Exercise requirements
1. Decide whether each statement below agrees with the text about the song "P.I.M.P." and answer yes or no, quoting the deciding words. (a) The remix was released as the album's fourth official single. (b) The song peaked at number 1 on the Billboard Hot 100. (c) The music video won Best Rap Video at the 2004 MTV Video Music Awards.
2. From the text about the song "P.I.M.P.", repeat word for word the part that opens with the words containing "A remixed version" and closes with "of the album.".

Extract

"P.I.M.P." is a song by American rapper 50 Cent, from his debut studio album Get Rich or Die Tryin' (2003). The song features production from Mr. Porter of D12 and was mixed by Dr. Dre.

A remixed version of the song, featuring fellow rappers Snoop Dogg, Lloyd Banks and Young Buck, was released as the album's fourth official single on August 12, 2003, although the remix was not initially part of the track listing; it was later added as a bonus track to some digital editions of the album.

Upon its release, "P.I.M.P." was a significant commercial success, especially in the United States, where it peaked at number 3 on the Billboard Hot 100 and reached the Top 10 of many national charts worldwide. The song was later certified Gold by the RIAA for sales of 500,000+ copies.

Content
Musically, the song is based on a highly steelpan prominent production from Mr. Porter from D12, and although it is predominantly a rap song, features elements of other genres, especially reggae, or music similar to that of the Caribbean. Lyrically, the song glorifies 50 Cent's supposed involvement in the 'pimp' lifestyle.

Music video
The music video features the four rappers rapping with topless women. The video comes in two slightly different versions: one with the topless women and a "clean" version without. On July 15, 2003, the video debuted on MTV's Total Request Live at number nine and stayed on the chart for fifty days. At the 2004 MTV Video Music Awards, it was nominated for Best Rap Video, but lost to Jay-Z's "99 Problems".

The video had 50 Cent trying to audition to become a member of the P.I.M.P. Legion of Doom that is led by Snoop Dogg's character. When asked why they should let him join the P.I.M.P. Legion of Doom as he doesn't have a Cadillac and/or a perm, 50 Cent ends up winning their favor by showing off his Magic Stick.

Samples and covers
In 2008, the Bacao Rhythm & Steel Band released a cover version of "P.I.M.P." from their album Look-A Py Py. This was such a faithful version that many people incorrectly said that it was the source of the steel drum tune used in the 50 Cent single. This, of course, is not possible since the Bacao single was released five years after 50 Cent had released "P.I.M.P.".

Supplied data
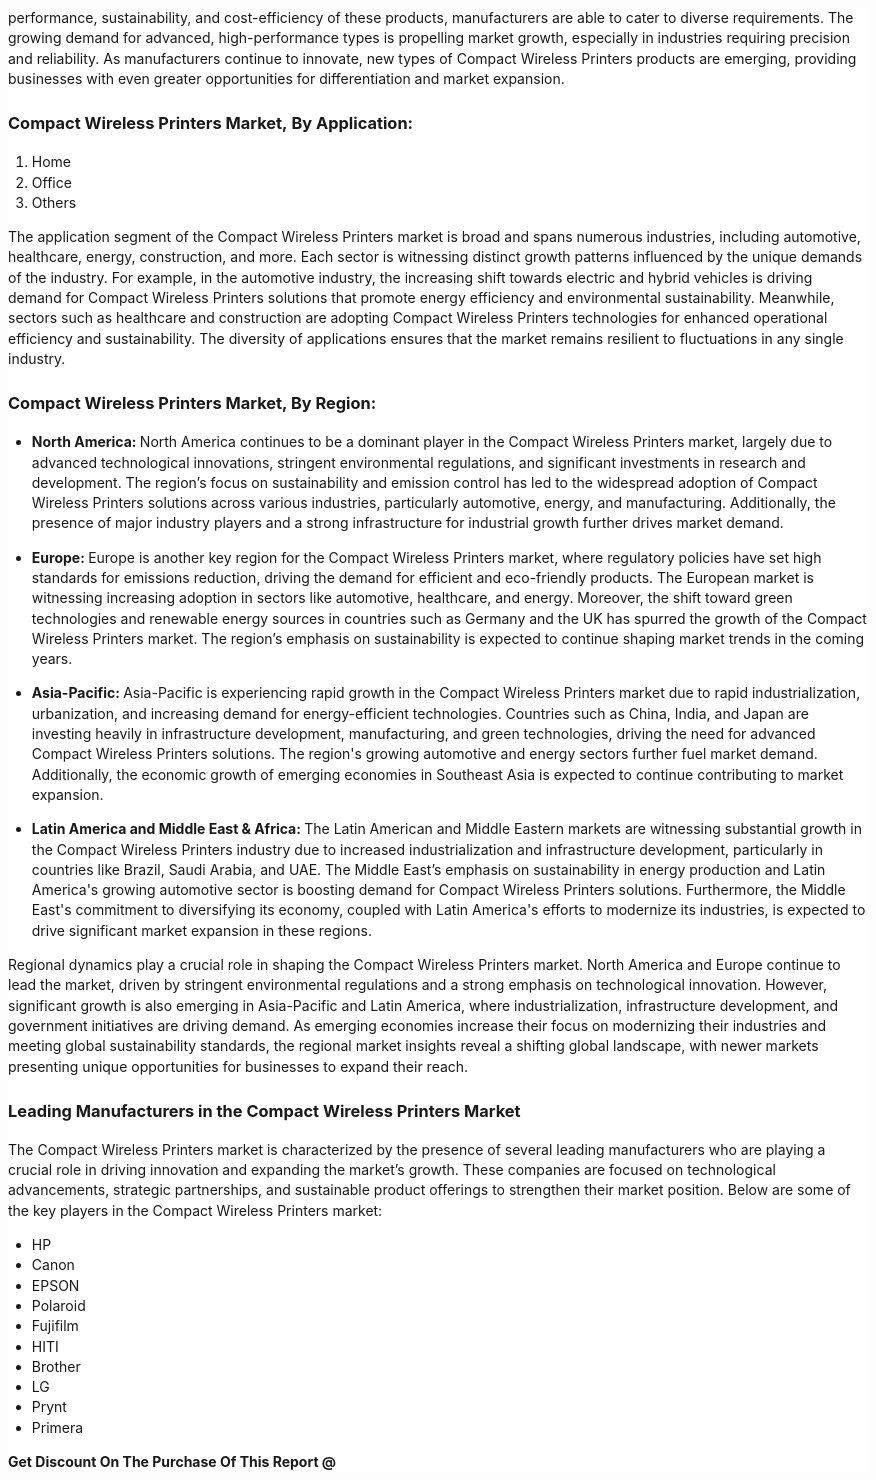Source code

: performance, sustainability, and cost-efficiency of these products, manufacturers are able to cater to diverse requirements. The growing demand for advanced, high-performance types is propelling market growth, especially in industries requiring precision and reliability. As manufacturers continue to innovate, new types of Compact Wireless Printers products are emerging, providing businesses with even greater opportunities for differentiation and market expansion.</p><h3>Compact Wireless Printers Market,&nbsp;By Application:</h3><ol><li>Home<li> Office<li> Others</li></ol><p>The application segment of the Compact Wireless Printers market is broad and spans numerous industries, including automotive, healthcare, energy, construction, and more. Each sector is witnessing distinct growth patterns influenced by the unique demands of the industry. For example, in the automotive industry, the increasing shift towards electric and hybrid vehicles is driving demand for Compact Wireless Printers solutions that promote energy efficiency and environmental sustainability. Meanwhile, sectors such as healthcare and construction are adopting Compact Wireless Printers technologies for enhanced operational efficiency and sustainability. The diversity of applications ensures that the market remains resilient to fluctuations in any single industry.</p><h3>Compact Wireless Printers Market, By Region:</h3><ul><li><p><strong>North America:&nbsp;</strong>North America continues to be a dominant player in the Compact Wireless Printers market, largely due to advanced technological innovations, stringent environmental regulations, and significant investments in research and development. The region&rsquo;s focus on sustainability and emission control has led to the widespread adoption of Compact Wireless Printers solutions across various industries, particularly automotive, energy, and manufacturing. Additionally, the presence of major industry players and a strong infrastructure for industrial growth further drives market demand.</p></li><li><p><strong><strong>Europe:&nbsp;</strong></strong>Europe is another key region for the Compact Wireless Printers market, where regulatory policies have set high standards for emissions reduction, driving the demand for efficient and eco-friendly products. The European market is witnessing increasing adoption in sectors like automotive, healthcare, and energy. Moreover, the shift toward green technologies and renewable energy sources in countries such as Germany and the UK has spurred the growth of the Compact Wireless Printers market. The region&rsquo;s emphasis on sustainability is expected to continue shaping market trends in the coming years.</p></li><li><p><strong><strong>Asia-Pacific:&nbsp;</strong></strong>Asia-Pacific is experiencing rapid growth in the Compact Wireless Printers market due to rapid industrialization, urbanization, and increasing demand for energy-efficient technologies. Countries such as China, India, and Japan are investing heavily in infrastructure development, manufacturing, and green technologies, driving the need for advanced Compact Wireless Printers solutions. The region's growing automotive and energy sectors further fuel market demand. Additionally, the economic growth of emerging economies in Southeast Asia is expected to continue contributing to market expansion.</p></li><li><p><strong><strong>Latin America and Middle East &amp; Africa:&nbsp;</strong></strong>The Latin American and Middle Eastern markets are witnessing substantial growth in the Compact Wireless Printers industry due to increased industrialization and infrastructure development, particularly in countries like Brazil, Saudi Arabia, and UAE. The Middle East&rsquo;s emphasis on sustainability in energy production and Latin America's growing automotive sector is boosting demand for Compact Wireless Printers solutions. Furthermore, the Middle East's commitment to diversifying its economy, coupled with Latin America's efforts to modernize its industries, is expected to drive significant market expansion in these regions.</p></li></ul><p>Regional dynamics play a crucial role in shaping the Compact Wireless Printers market. North America and Europe continue to lead the market, driven by stringent environmental regulations and a strong emphasis on technological innovation. However, significant growth is also emerging in Asia-Pacific and Latin America, where industrialization, infrastructure development, and government initiatives are driving demand. As emerging economies increase their focus on modernizing their industries and meeting global sustainability standards, the regional market insights reveal a shifting global landscape, with newer markets presenting unique opportunities for businesses to expand their reach.</p><h3><strong>Leading Manufacturers in the Compact Wireless Printers Market</strong></h3><p>The Compact Wireless Printers market is characterized by the presence of several leading manufacturers who are playing a crucial role in driving innovation and expanding the market&rsquo;s growth. These companies are focused on technological advancements, strategic partnerships, and sustainable product offerings to strengthen their market position. Below are some of the key players in the Compact Wireless Printers market:</p></div><div class="article-main__content" data-test-id="publishing-text-block"><ul><li><span class="">HP<li> Canon<li> EPSON<li> Polaroid<li> Fujifilm<li> HITI<li> Brother<li> LG<li> Prynt<li> Primera</span></li></ul></div><div class="article-main__content" data-test-id="publishing-text-block"><p><span class="font-[700]"><strong>Get Discount On The Purchase Of This Report @</strong>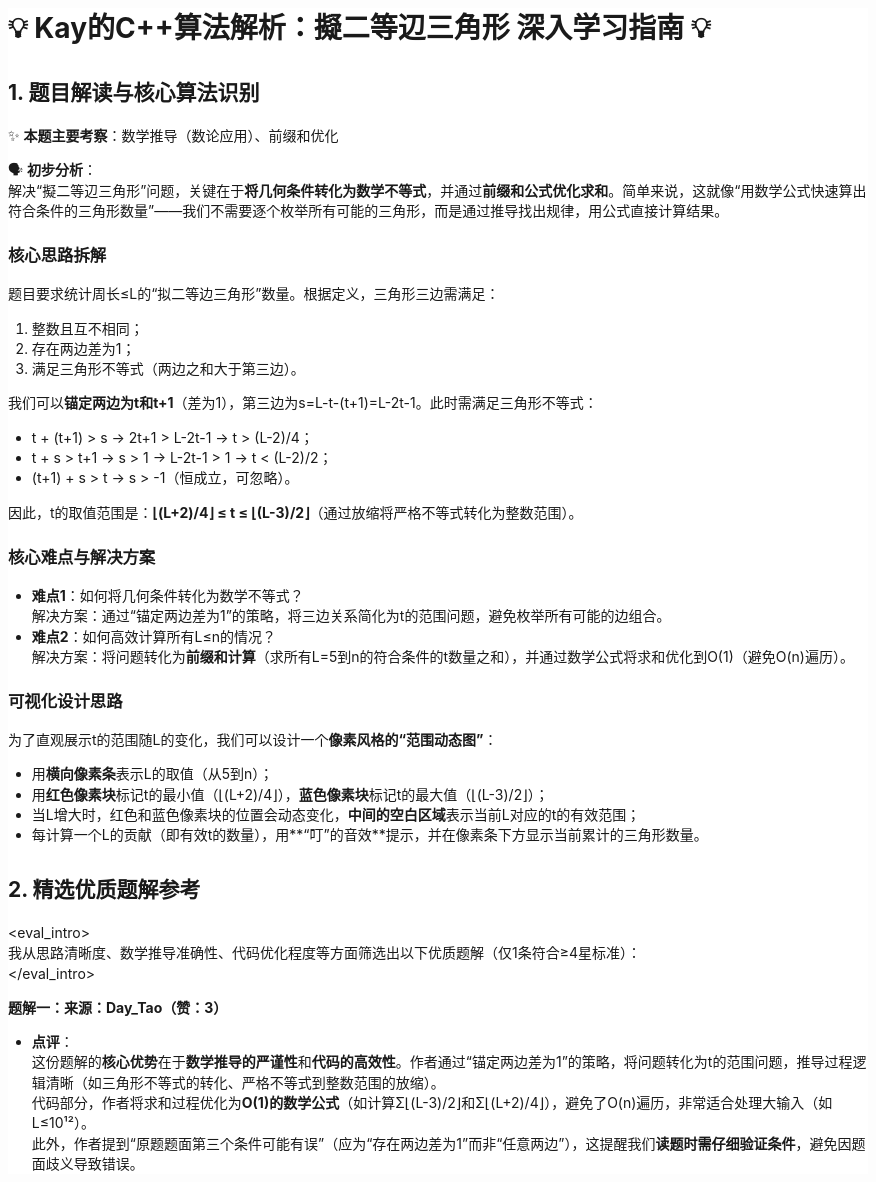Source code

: # 💡 Kay的C++算法解析：擬二等辺三角形 深入学习指南 💡


## 1. 题目解读与核心算法识别

✨ **本题主要考察**：数学推导（数论应用）、前缀和优化  

🗣️ **初步分析**：  
解决“擬二等辺三角形”问题，关键在于**将几何条件转化为数学不等式**，并通过**前缀和公式优化求和**。简单来说，这就像“用数学公式快速算出符合条件的三角形数量”——我们不需要逐个枚举所有可能的三角形，而是通过推导找出规律，用公式直接计算结果。  

### 核心思路拆解  
题目要求统计周长≤L的“拟二等边三角形”数量。根据定义，三角形三边需满足：  
1. 整数且互不相同；  
2. 存在两边差为1；  
3. 满足三角形不等式（两边之和大于第三边）。  

我们可以**锚定两边为t和t+1**（差为1），第三边为s=L-t-(t+1)=L-2t-1。此时需满足三角形不等式：  
- t + (t+1) > s → 2t+1 > L-2t-1 → t > (L-2)/4；  
- t + s > t+1 → s > 1 → L-2t-1 > 1 → t < (L-2)/2；  
- (t+1) + s > t → s > -1（恒成立，可忽略）。  

因此，t的取值范围是：**⌊(L+2)/4⌋ ≤ t ≤ ⌊(L-3)/2⌋**（通过放缩将严格不等式转化为整数范围）。  

### 核心难点与解决方案  
- **难点1**：如何将几何条件转化为数学不等式？  
  解决方案：通过“锚定两边差为1”的策略，将三边关系简化为t的范围问题，避免枚举所有可能的边组合。  
- **难点2**：如何高效计算所有L≤n的情况？  
  解决方案：将问题转化为**前缀和计算**（求所有L=5到n的符合条件的t数量之和），并通过数学公式将求和优化到O(1)（避免O(n)遍历）。  

### 可视化设计思路  
为了直观展示t的范围随L的变化，我们可以设计一个**像素风格的“范围动态图”**：  
- 用**横向像素条**表示L的取值（从5到n）；  
- 用**红色像素块**标记t的最小值（⌊(L+2)/4⌋），**蓝色像素块**标记t的最大值（⌊(L-3)/2⌋）；  
- 当L增大时，红色和蓝色像素块的位置会动态变化，**中间的空白区域**表示当前L对应的t的有效范围；  
- 每计算一个L的贡献（即有效t的数量），用**“叮”的音效**提示，并在像素条下方显示当前累计的三角形数量。  


## 2. 精选优质题解参考

<eval_intro>  
我从思路清晰度、数学推导准确性、代码优化程度等方面筛选出以下优质题解（仅1条符合≥4星标准）：  
</eval_intro>  

**题解一：来源：Day_Tao（赞：3）**  
* **点评**：  
  这份题解的**核心优势**在于**数学推导的严谨性**和**代码的高效性**。作者通过“锚定两边差为1”的策略，将问题转化为t的范围问题，推导过程逻辑清晰（如三角形不等式的转化、严格不等式到整数范围的放缩）。  
  代码部分，作者将求和过程优化为**O(1)的数学公式**（如计算Σ⌊(L-3)/2⌋和Σ⌊(L+2)/4⌋），避免了O(n)遍历，非常适合处理大输入（如L≤10¹²）。  
  此外，作者提到“原题题面第三个条件可能有误”（应为“存在两边差为1”而非“任意两边”），这提醒我们**读题时需仔细验证条件**，避免因题面歧义导致错误。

Solution set
1.
(a) Yes: "was released as the album's fourth official single on August 12, 2003"
(b) No: "it peaked at number 3 on the Billboard Hot 100"
(c) No: "it was nominated for Best Rap Video, but lost to Jay-Z's "99 Problems""

2.
A remixed version of the song, featuring fellow rappers Snoop Dogg, Lloyd Banks and Young Buck, was released as the album's fourth official single on August 12, 2003, although the remix was not initially part of the track listing; it was later added as a bonus track to some digital editions of the album.